• EXERCISE AIM:
Find the word "node" below. Copy each line that has it.

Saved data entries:
+++++

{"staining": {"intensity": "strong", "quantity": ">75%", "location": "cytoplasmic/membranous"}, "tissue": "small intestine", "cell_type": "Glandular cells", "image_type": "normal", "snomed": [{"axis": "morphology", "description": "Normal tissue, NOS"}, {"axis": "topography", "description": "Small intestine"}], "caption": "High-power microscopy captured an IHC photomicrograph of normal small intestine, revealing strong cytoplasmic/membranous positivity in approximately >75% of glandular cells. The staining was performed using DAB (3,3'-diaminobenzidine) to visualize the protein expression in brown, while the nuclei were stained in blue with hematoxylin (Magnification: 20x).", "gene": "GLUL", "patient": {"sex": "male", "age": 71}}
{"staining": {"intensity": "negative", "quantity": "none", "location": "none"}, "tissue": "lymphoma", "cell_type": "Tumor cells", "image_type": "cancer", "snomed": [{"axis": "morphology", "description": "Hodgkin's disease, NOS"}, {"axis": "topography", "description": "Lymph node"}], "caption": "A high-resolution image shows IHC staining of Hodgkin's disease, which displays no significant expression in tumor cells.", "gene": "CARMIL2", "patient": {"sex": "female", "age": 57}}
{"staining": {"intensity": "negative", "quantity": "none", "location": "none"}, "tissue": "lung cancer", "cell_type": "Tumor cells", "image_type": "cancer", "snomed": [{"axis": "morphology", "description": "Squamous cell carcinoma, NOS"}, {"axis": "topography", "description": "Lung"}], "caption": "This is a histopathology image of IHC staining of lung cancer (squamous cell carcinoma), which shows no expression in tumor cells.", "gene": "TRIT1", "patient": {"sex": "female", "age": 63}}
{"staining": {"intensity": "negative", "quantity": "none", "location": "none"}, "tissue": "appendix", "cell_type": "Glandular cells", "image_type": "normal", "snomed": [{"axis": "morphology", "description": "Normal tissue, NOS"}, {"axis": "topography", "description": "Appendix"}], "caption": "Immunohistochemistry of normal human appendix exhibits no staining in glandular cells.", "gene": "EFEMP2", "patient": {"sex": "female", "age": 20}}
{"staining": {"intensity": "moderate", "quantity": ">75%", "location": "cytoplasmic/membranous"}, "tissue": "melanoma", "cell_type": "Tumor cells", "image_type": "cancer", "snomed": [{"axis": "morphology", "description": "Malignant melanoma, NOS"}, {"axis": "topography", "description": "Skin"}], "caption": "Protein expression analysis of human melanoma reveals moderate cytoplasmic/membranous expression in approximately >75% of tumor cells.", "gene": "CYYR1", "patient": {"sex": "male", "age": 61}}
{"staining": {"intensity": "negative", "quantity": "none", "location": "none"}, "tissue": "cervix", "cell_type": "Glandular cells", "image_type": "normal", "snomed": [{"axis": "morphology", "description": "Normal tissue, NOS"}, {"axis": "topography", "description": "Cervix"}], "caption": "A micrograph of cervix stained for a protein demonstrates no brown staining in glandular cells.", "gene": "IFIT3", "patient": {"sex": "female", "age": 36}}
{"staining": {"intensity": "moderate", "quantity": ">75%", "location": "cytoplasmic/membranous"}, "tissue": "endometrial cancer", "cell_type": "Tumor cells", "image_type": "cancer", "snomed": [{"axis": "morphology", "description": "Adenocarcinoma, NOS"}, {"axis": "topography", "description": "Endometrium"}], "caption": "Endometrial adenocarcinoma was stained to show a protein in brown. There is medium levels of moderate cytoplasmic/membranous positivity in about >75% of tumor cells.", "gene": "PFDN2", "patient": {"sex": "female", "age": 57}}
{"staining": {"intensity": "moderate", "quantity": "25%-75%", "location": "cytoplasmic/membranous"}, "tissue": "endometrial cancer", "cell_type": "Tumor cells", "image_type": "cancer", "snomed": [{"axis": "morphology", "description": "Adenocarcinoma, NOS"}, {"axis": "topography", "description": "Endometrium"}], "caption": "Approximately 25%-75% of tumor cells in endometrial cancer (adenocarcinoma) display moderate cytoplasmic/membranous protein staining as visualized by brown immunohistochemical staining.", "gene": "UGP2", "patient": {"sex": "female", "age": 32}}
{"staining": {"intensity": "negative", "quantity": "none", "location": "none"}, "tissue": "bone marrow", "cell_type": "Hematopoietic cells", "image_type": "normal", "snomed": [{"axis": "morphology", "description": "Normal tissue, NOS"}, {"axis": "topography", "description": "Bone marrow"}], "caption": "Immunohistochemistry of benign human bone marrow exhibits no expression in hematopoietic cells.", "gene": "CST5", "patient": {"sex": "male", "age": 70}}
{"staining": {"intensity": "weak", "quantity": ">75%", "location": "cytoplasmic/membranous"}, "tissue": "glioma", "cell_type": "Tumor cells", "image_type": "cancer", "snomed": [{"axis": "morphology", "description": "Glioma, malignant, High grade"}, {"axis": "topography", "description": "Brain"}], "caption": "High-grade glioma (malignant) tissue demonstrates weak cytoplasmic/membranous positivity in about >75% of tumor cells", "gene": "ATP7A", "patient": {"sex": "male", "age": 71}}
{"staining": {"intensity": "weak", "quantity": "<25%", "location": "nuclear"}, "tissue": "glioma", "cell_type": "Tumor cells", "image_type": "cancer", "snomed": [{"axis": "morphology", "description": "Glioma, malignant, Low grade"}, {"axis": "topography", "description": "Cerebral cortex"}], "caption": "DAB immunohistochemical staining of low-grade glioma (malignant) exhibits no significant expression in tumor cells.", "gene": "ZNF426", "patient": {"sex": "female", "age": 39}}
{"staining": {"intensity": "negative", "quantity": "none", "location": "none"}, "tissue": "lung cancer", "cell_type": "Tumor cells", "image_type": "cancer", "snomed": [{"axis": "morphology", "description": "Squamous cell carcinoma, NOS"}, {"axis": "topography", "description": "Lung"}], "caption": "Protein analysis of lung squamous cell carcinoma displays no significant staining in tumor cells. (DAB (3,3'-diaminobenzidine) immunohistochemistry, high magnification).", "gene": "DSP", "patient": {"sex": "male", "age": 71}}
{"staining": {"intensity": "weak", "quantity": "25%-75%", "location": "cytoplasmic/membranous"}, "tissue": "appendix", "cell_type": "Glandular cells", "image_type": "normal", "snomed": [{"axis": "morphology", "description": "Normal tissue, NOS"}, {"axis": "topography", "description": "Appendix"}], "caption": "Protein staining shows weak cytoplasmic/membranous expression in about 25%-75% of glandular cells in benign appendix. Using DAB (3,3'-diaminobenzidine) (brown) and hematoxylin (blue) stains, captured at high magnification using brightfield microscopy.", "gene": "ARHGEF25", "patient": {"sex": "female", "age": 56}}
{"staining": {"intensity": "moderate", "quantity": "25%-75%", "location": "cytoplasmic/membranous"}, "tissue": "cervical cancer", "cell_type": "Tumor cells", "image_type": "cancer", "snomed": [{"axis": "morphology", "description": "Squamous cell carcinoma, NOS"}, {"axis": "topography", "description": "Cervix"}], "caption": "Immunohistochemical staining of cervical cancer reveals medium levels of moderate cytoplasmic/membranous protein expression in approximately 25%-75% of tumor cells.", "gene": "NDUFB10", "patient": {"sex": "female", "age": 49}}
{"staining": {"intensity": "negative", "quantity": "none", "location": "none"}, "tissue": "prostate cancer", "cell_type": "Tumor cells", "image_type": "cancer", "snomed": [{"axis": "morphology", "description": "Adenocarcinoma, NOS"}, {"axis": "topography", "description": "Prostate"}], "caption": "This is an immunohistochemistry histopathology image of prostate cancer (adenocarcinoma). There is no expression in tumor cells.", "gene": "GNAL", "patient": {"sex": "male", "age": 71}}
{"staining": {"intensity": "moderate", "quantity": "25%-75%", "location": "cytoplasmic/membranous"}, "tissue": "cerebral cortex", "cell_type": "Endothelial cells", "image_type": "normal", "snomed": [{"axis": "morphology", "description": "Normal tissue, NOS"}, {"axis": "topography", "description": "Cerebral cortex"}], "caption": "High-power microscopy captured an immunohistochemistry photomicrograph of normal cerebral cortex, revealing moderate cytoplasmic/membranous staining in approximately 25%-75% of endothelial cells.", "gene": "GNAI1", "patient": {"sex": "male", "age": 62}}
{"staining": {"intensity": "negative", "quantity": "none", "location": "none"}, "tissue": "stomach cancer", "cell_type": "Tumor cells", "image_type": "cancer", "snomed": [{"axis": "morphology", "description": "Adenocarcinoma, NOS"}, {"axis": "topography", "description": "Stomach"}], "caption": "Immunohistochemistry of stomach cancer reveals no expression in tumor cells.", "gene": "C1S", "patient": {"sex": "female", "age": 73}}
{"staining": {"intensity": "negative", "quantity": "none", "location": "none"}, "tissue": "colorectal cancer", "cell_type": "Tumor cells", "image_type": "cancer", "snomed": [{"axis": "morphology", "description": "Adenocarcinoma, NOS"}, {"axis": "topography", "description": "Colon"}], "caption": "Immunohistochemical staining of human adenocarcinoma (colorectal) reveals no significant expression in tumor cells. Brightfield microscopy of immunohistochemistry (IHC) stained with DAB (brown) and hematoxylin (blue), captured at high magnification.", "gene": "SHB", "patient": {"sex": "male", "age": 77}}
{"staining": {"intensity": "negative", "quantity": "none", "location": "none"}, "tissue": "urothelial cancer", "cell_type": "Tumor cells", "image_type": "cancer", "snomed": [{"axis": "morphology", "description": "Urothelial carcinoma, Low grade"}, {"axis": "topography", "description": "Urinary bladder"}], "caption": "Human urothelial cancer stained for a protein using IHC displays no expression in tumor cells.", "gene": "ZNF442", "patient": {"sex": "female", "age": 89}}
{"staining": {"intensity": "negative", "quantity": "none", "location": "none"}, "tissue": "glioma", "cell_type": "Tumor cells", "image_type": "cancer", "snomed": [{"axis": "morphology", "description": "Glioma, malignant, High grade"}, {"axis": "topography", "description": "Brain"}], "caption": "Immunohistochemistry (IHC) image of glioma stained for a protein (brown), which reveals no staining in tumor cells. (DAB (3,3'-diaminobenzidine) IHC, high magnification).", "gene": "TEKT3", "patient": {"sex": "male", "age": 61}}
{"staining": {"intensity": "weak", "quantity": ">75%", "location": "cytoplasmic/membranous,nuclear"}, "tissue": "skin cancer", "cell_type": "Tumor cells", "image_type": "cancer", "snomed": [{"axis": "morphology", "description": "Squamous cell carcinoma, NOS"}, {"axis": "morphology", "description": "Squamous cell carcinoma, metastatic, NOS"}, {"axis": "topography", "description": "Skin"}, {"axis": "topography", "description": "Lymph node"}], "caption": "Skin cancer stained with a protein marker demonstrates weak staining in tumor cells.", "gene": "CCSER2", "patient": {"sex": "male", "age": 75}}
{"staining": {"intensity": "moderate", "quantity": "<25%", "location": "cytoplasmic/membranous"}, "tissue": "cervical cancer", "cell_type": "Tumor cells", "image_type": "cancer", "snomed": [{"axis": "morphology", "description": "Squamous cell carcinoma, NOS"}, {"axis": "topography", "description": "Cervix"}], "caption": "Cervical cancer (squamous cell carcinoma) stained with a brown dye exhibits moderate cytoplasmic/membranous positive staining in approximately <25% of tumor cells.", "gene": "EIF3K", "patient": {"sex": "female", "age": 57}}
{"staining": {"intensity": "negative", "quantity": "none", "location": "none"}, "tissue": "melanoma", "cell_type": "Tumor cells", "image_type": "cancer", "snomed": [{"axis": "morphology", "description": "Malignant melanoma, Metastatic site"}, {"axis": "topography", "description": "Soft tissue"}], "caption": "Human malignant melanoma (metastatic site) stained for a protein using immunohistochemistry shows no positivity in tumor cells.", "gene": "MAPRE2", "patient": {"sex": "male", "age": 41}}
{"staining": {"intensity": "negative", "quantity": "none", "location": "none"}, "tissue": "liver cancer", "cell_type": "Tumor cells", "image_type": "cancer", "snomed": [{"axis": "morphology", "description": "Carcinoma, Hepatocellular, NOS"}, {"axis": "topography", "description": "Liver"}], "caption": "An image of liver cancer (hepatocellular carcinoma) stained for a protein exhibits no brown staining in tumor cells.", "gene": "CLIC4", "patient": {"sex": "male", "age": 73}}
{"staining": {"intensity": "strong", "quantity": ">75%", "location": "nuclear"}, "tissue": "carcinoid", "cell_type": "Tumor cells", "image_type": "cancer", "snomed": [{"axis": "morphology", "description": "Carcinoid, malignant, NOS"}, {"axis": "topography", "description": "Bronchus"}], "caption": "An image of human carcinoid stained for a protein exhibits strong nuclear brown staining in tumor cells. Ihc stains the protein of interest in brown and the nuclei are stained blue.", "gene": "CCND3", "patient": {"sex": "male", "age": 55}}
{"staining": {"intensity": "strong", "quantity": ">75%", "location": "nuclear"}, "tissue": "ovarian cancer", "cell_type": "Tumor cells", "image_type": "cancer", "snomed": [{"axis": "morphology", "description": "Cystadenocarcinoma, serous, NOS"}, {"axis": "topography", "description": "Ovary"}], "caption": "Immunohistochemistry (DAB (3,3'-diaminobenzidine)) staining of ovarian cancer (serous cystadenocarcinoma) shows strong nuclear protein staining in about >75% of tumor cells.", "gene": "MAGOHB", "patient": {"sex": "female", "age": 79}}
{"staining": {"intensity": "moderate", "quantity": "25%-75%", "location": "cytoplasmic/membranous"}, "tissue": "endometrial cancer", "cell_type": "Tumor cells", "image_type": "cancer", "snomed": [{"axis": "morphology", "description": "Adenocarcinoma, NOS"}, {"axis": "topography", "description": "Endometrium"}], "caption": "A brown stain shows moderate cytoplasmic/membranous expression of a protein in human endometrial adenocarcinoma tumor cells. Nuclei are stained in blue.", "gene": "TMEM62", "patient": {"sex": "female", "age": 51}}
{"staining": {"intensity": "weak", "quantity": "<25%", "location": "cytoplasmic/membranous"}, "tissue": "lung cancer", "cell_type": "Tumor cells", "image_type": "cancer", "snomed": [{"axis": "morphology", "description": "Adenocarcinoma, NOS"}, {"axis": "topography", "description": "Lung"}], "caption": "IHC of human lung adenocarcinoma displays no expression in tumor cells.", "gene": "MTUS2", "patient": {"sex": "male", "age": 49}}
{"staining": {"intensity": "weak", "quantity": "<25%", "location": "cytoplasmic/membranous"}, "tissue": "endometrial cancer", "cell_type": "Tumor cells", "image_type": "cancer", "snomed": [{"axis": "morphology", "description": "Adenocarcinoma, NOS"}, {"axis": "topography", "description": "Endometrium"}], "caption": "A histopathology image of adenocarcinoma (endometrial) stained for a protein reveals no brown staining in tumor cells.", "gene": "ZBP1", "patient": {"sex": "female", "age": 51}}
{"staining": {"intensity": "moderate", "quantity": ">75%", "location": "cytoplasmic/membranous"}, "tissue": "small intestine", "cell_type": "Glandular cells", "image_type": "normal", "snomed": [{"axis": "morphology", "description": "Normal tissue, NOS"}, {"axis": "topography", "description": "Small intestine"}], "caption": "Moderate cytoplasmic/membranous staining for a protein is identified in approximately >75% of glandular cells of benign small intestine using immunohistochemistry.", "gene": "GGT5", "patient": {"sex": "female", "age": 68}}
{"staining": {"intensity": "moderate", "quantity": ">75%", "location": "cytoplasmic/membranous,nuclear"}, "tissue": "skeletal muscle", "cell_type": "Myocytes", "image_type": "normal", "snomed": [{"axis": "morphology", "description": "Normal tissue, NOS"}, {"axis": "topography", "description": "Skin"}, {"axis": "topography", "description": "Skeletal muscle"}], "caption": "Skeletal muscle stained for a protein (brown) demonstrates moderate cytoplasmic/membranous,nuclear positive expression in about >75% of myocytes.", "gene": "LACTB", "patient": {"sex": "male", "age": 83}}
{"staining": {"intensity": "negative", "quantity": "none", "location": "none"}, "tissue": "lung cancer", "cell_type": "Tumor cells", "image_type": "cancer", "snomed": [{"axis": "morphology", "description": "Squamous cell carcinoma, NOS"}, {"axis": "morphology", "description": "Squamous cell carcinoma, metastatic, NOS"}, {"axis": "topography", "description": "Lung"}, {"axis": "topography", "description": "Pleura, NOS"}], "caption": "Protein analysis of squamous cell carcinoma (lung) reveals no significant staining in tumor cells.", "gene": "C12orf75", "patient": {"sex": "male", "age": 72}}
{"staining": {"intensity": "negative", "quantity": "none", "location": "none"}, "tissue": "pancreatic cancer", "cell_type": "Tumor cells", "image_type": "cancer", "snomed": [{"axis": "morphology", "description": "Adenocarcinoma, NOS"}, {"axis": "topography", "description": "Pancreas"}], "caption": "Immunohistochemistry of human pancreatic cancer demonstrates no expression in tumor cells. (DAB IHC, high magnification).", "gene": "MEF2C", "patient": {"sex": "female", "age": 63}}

+++++

• OUTPUT OF THE EXERCISE:
{"staining": {"intensity": "negative", "quantity": "none", "location": "none"}, "tissue": "lymphoma", "cell_type": "Tumor cells", "image_type": "cancer", "snomed": [{"axis": "morphology", "description": "Hodgkin's disease, NOS"}, {"axis": "topography", "description": "Lymph node"}], "caption": "A high-resolution image shows IHC staining of Hodgkin's disease, which displays no significant expression in tumor cells.", "gene": "CARMIL2", "patient": {"sex": "female", "age": 57}}
{"staining": {"intensity": "weak", "quantity": ">75%", "location": "cytoplasmic/membranous,nuclear"}, "tissue": "skin cancer", "cell_type": "Tumor cells", "image_type": "cancer", "snomed": [{"axis": "morphology", "description": "Squamous cell carcinoma, NOS"}, {"axis": "morphology", "description": "Squamous cell carcinoma, metastatic, NOS"}, {"axis": "topography", "description": "Skin"}, {"axis": "topography", "description": "Lymph node"}], "caption": "Skin cancer stained with a protein marker demonstrates weak staining in tumor cells.", "gene": "CCSER2", "patient": {"sex": "male", "age": 75}}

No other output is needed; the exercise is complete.